The IRN is being launched by HealthCore, Inc., the clinical outcomes research subsidiary of WellPoint, in preparation for prospective effectiveness research studies and potential comparative effectiveness grants from the $1.1 billion grant program administered by the National Institutes of Health, Agency for Healthcare Research and Quality and U.S. Department of Health and Human Services.
The IRN is currently registering practicing physicians in internal medicine, family practice, general practice, rheumatology, cardiology, endocrinology, psychiatry, oncology and gastroenterology. Special areas of interest include heart failure, antibiotic resistance, autism, Type 2 diabetes and breast cancer.
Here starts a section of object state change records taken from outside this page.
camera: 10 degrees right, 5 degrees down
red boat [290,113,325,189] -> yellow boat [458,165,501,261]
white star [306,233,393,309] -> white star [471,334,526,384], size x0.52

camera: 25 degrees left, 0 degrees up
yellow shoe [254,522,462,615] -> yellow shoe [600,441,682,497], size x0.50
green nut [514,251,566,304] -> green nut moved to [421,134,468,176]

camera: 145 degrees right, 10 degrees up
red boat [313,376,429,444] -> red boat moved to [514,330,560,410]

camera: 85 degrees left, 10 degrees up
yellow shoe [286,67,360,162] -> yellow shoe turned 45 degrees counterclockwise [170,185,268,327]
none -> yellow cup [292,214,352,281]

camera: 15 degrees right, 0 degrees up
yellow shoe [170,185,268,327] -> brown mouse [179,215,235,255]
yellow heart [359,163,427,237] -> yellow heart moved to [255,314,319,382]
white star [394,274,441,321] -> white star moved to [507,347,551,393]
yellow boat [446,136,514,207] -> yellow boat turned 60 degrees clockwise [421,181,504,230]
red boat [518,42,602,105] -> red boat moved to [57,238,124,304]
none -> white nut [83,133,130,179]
"As a practicing cardiologist for more than a decade, I anticipate that the IRN will help practicing physicians determine disparities in care, deliver better quality of care and provide safety data beyond clinical trials," said Javed Butler, director of heart failure research for the cardiology division of the Emory University School of Medicine and a member of the IRN advisory board. "In my field, we can improve significantly on prevention aspects of cardiovascular disease and control of risk factors, which will help decrease the risk not only for heart failure but strokes and heart attacks."
HealthCore will work with the IRN to produce registries and studies focusing on product safety and observational and prospective effectiveness research.
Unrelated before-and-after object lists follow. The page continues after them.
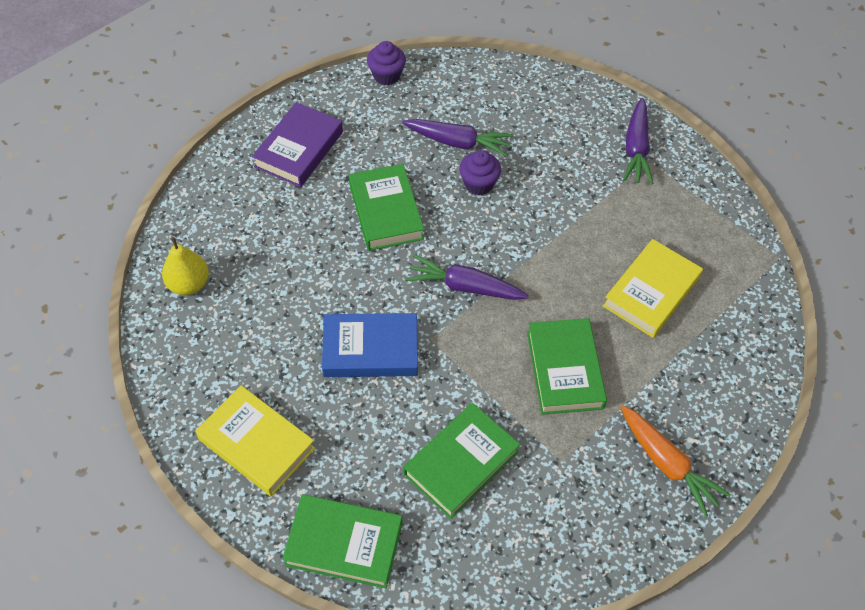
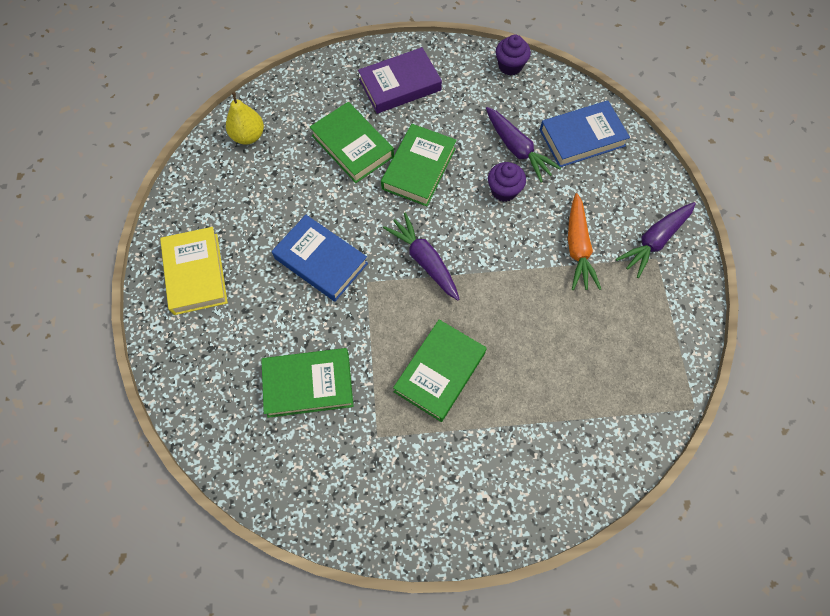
camera: 40 degrees right, 10 degrees up
green book [282,494,402,589] -> green book moved to [310,102,394,183]
yellow book [603,239,703,338] -> none
orange carrot [620,405,731,517] -> orange carrot moved to [568,193,601,290]
none -> blue book [540,100,630,167]

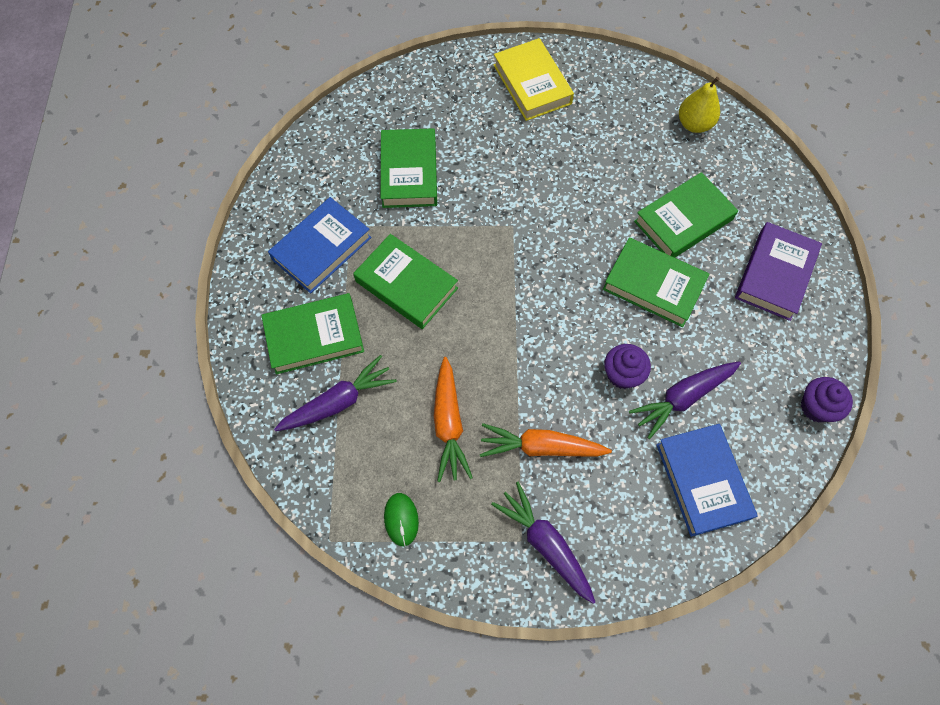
camera: 95 degrees right, 0 degrees up
yellow book [160,227,228,315] -> yellow book turned 75 degrees clockwise [494,38,574,121]
blue book [272,215,368,302] -> blue book moved to [268,197,372,293]
purple book [358,47,442,114] -> purple book turned 45 degrees clockwise [735,222,822,321]
purple carrot [383,212,460,301] -> purple carrot moved to [274,355,397,431]
none -> green book [261,293,364,374]
none -> green mouse [384,493,419,546]
none -> orange carrot [434,357,473,482]

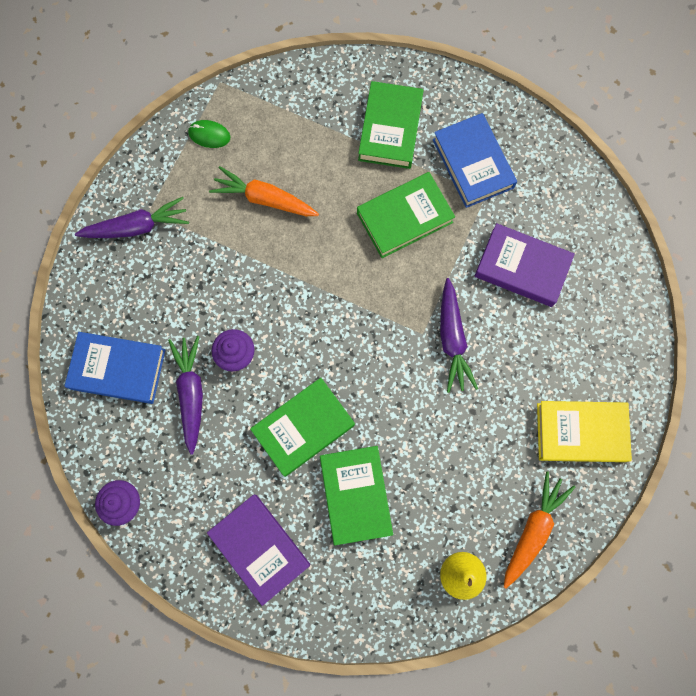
camera: 115 degrees right, 10 degrees up
purple carrot [274,355,397,431] -> purple carrot moved to [440,278,478,393]
green book [381,128,437,208] -> purple book [475,223,575,307]
orange carrot [480,423,612,457] -> orange carrot moved to [504,471,575,588]

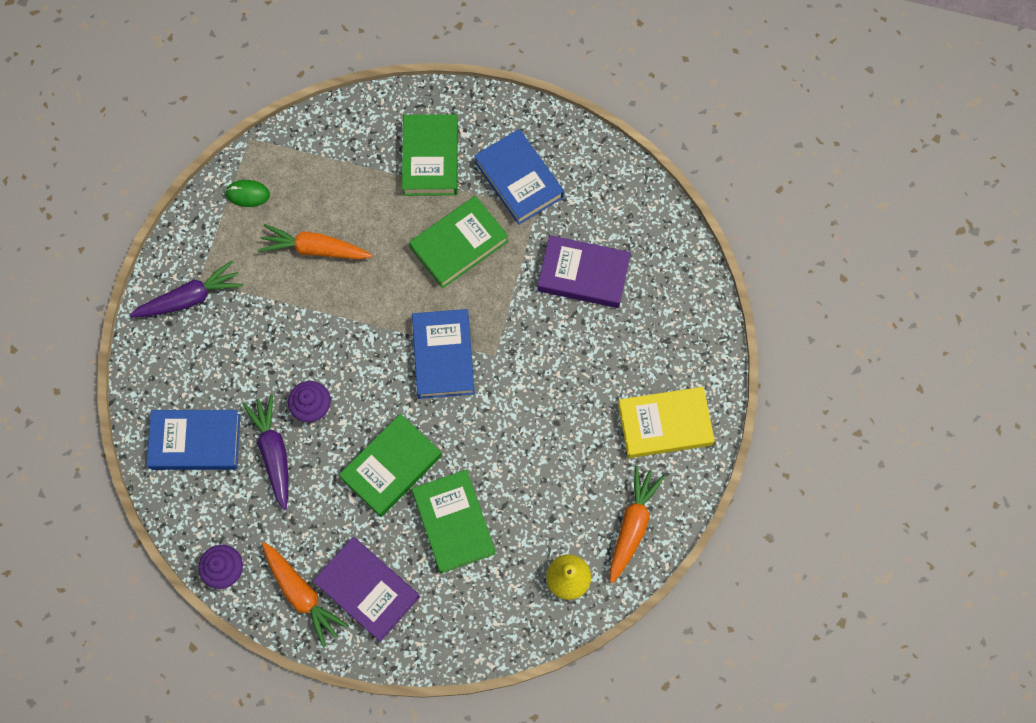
camera: 10 degrees left, 5 degrees down
purple carrot [440,278,478,393] -> none
none -> orange carrot [262,542,349,648]
none -> blue book [412,309,475,399]

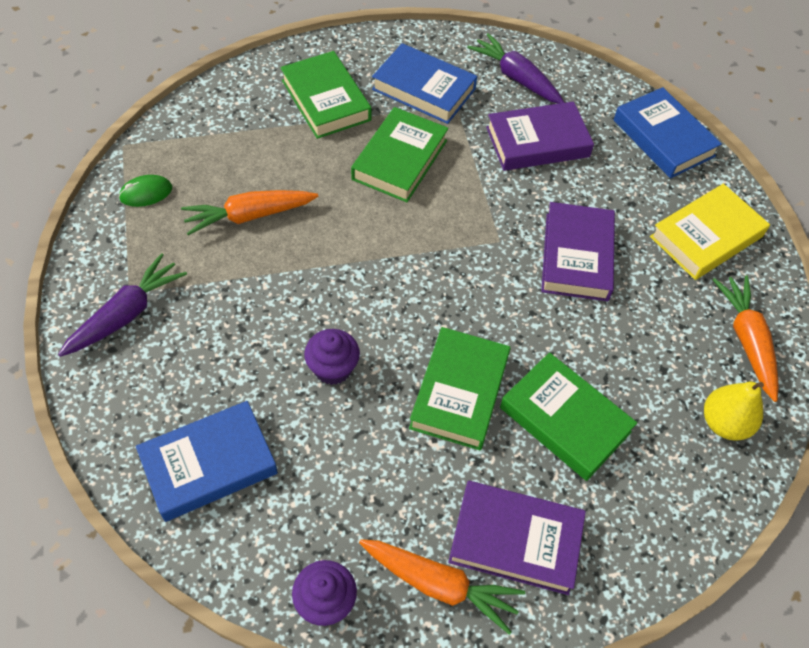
camera: 30 degrees left, 15 degrees down
purple carrot [242,394,288,510] -> purple carrot moved to [467,33,565,104]
blue book [412,309,475,399] -> blue book moved to [614,87,722,178]
none -> purple book [541,202,615,301]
"Not only will the IRN serve as the conduit for collecting information, but it will allow physicians to take a more hands-on role in shaping the studies," said Louise Short, IRN medical director for HealthCore. "Ultimately, the information the IRN produces will help healthcare providers personalize medicine for the individual patient and deliver safer, more efficient and higher quality healthcare."
Physicians will be compensated for their involvement in research studies and can work with the IRN on an ongoing basis as subject matter experts advising on the type of data to be collected, recording clinical information and participating in prospective and comparative effectiveness studies.
Officials say when the data collection for a study is complete, the information will be combined with HealthCore's administrative claims information – including medical and pharmacy utilization, eligibility and benefit level information and laboratory results on millions of patients – in order to analyze data and produce study results that can be applied in real-word medical practice.
"It's rare for research to combine administrative claims data with clinical data," said Short. "Yet, when we can integrate both types of data and draw on the clinical practice experience of hundreds of physicians in the IRN to make the data analyses more relevant, it helps us answer challenging medical questions in a way that is more relevant to everyday clinical practice."